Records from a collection
* * * * * * * * *

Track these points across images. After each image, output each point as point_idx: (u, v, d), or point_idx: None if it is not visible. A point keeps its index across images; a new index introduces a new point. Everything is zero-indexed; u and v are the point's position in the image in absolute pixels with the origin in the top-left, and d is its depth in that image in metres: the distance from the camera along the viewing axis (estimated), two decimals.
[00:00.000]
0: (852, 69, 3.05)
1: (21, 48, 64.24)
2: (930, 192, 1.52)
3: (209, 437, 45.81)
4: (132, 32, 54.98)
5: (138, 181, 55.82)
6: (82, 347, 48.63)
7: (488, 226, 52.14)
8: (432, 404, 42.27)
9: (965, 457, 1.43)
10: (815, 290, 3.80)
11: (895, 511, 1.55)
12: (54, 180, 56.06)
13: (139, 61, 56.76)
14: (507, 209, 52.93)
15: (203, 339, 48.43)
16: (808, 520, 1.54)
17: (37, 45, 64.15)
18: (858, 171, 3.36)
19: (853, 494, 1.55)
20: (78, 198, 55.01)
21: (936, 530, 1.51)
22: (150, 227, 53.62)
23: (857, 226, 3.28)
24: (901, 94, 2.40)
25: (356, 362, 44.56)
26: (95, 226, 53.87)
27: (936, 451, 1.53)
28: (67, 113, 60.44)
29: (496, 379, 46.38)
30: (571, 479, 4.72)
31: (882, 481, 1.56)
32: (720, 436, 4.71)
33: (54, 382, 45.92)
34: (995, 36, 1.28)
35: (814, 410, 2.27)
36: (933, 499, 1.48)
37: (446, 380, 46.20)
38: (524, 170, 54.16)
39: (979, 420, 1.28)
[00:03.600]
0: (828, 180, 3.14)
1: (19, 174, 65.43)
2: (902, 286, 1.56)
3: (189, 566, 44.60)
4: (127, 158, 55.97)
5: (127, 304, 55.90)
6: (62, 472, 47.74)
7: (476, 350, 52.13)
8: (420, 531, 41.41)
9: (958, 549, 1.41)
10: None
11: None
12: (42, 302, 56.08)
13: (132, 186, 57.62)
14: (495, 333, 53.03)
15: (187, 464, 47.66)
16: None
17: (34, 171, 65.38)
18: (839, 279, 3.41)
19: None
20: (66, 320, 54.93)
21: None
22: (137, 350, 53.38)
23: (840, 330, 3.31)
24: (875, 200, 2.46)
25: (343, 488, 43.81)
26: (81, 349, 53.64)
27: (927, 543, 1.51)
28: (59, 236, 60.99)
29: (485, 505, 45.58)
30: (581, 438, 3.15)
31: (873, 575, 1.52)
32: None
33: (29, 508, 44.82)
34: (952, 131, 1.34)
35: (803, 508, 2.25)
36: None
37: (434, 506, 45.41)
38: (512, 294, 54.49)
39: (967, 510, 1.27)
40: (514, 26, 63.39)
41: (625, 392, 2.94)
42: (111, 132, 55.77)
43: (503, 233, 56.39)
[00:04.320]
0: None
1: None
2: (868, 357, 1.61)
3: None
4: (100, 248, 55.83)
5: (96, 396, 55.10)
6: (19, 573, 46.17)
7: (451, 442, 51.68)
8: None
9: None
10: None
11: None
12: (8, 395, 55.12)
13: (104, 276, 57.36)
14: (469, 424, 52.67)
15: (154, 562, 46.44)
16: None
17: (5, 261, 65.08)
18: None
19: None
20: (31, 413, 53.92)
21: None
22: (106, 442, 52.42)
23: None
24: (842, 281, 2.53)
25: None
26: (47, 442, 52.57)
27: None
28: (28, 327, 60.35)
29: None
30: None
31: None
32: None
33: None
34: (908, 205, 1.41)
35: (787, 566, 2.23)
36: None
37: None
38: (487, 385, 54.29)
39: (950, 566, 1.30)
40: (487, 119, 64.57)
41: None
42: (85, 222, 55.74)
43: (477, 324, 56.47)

* * * * * * * * *

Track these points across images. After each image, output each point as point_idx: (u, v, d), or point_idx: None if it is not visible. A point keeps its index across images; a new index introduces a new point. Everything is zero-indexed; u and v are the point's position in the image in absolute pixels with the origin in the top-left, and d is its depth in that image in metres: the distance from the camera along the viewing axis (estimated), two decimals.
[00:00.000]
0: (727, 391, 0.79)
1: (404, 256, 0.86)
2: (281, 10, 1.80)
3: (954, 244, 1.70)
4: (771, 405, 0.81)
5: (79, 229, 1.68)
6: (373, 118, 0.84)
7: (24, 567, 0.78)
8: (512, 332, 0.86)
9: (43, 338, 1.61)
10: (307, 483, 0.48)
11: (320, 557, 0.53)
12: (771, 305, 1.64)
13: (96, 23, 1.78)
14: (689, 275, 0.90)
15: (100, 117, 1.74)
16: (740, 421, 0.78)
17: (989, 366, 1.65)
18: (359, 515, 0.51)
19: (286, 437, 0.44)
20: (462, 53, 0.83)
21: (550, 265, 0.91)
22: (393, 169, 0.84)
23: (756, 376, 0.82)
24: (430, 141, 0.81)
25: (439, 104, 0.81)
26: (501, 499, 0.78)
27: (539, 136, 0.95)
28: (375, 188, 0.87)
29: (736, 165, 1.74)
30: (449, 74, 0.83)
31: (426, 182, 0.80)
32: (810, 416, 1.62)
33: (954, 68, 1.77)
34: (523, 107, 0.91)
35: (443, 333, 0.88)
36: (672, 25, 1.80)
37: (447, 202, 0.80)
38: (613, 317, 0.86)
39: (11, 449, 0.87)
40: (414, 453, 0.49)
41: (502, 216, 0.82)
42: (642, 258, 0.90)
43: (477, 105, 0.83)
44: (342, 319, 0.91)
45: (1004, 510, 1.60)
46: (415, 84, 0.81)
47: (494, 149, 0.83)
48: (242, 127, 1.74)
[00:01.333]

* * * * * * * * *

Directions:
Write down exactly the span of lines above from the one containing "39: (11, 449, 0.87)" to the one containing "[00:01.333]", both ends included.

Answer space:
39: (11, 449, 0.87)
40: (414, 453, 0.49)
41: (502, 216, 0.82)
42: (642, 258, 0.90)
43: (477, 105, 0.83)
44: (342, 319, 0.91)
45: (1004, 510, 1.60)
46: (415, 84, 0.81)
47: (494, 149, 0.83)
48: (242, 127, 1.74)
[00:01.333]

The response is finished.